Hoje me deparei com um bicho.
Era de metal. Inerte, porém articulado.
Era um dos bichos de Lygia Clark. E estava num pedestal.
Fiquei feliz ao vê-lo, depois de muito sabê-lo.
Eu o esperava ver num pedestal também, então não foi uma surpresa.
No entando para a artista acho que seria. Algo idealizado para ir além do objeto de exposição, teve o mesmo fim fatídico de qualquer escultura: o spotlight.
Pro artista arte é coisa muito séria.
Pro mundo arte é mais um rótulo de coisa.
Transbordar a tela e inundar a vida: surpreender o olhar despreparado para o que ele nem sabe que pode ver: esse é o objetivo do artista - sugar o sujeito que fita a obra para uma dimensão onírica, onde 2 corpos podem sim ocupar o mesmíssimo lugar no espaço.

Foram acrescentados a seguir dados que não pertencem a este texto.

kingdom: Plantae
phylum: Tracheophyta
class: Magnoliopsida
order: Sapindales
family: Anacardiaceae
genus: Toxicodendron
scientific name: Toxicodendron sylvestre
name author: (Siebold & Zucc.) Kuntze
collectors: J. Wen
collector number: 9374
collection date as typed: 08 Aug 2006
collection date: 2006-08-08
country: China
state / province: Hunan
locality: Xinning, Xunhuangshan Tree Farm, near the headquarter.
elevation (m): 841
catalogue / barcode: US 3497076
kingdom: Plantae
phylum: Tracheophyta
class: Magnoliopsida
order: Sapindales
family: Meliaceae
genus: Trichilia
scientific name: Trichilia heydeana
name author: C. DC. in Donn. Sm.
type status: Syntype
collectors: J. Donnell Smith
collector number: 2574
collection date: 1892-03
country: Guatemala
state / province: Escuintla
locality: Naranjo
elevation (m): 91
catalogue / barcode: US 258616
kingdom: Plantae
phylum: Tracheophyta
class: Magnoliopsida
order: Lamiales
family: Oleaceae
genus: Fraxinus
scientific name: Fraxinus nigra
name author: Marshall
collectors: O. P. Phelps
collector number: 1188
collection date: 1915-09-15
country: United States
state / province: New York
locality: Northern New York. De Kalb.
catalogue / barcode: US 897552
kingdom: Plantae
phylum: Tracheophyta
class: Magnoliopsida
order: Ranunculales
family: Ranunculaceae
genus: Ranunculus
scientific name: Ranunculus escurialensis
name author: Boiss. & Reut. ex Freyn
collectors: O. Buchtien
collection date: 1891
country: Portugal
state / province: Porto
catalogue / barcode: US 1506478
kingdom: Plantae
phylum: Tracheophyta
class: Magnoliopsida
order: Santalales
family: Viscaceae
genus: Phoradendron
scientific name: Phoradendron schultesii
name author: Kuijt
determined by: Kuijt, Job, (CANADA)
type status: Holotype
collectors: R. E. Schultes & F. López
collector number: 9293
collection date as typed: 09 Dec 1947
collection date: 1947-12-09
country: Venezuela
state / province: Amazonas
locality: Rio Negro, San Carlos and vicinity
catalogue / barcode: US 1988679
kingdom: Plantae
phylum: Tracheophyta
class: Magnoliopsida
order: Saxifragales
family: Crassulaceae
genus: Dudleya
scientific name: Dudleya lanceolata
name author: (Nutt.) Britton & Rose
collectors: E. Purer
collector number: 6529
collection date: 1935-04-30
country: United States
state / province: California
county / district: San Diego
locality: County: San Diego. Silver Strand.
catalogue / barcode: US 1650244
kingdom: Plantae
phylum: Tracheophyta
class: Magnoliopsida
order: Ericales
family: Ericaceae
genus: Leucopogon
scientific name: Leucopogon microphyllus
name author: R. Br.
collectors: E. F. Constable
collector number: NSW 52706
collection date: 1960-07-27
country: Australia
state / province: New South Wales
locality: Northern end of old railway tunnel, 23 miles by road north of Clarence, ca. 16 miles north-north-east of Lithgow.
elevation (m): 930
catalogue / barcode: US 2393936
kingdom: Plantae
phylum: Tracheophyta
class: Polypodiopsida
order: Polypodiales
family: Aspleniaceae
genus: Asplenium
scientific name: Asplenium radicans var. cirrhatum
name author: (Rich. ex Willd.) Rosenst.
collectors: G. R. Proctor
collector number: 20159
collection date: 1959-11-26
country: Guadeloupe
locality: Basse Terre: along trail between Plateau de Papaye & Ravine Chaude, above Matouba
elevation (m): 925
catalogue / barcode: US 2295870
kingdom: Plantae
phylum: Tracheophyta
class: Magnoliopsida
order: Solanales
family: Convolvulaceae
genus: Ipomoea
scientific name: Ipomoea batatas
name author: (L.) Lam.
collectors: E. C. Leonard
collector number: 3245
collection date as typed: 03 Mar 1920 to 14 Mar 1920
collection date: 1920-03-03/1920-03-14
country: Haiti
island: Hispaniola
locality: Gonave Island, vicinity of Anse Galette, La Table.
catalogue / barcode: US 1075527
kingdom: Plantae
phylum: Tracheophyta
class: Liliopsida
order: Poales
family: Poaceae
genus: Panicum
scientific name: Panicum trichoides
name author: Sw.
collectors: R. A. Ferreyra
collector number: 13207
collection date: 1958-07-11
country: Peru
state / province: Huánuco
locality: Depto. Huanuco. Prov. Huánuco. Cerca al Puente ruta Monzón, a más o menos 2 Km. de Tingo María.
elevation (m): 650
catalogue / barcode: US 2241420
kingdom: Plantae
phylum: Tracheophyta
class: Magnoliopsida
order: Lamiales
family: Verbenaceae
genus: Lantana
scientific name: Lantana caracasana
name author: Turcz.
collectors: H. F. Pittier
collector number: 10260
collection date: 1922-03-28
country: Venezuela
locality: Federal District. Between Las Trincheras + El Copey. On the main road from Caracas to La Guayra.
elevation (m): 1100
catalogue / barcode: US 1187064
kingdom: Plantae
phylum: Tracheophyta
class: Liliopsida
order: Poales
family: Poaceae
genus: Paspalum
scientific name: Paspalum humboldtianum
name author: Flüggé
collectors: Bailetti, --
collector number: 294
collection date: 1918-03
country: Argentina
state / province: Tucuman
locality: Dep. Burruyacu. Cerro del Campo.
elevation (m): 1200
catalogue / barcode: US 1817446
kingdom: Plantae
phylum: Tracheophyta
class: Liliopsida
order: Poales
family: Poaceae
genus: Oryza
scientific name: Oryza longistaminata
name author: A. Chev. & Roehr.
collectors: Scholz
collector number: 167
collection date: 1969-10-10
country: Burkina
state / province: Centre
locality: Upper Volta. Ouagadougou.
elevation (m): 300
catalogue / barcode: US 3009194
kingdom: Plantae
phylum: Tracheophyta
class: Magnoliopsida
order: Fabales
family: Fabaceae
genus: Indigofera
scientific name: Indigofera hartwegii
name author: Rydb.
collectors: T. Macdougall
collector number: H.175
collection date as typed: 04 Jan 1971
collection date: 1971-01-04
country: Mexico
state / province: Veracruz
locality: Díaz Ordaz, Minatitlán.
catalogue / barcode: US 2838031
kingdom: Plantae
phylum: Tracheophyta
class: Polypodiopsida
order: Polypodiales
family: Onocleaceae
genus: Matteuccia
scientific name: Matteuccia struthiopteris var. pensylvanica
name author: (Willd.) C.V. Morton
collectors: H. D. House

É só ali numa escultura, numa pintura, ..., que uma expressão pode ser tão delicadamente transmitida. Não há palavra dura que transmita a delicadeza mole e sutil do sentimento.
Cá estou - duro que sou na minha casca - transcorrendo com palavras coisas que senti.
E não parto de nenhuma presunção de que conseguirei transmitir o que vi, o que senti, o que pensei. É só que a arte me afeta e daí aquilo que inunda o artista me inunda também - e como também sou artista também tenho que transbordar.
E não falo com presunção que sou artista, falo com convicção.
Nasci
gauche.
Tentei me conter aos limites das
canvas, mas só consegui transbordar por toda a minha vida.
Talvez o bicho de Lygia Clark estivesse me observando e pensando o mesmo de mim: desafortunada criatura feita para transbordar e contida nessa casca dura com ares de quem respira spotlight.
Devidamente reconhecido, farejado e decifrado virei e fui-me embora.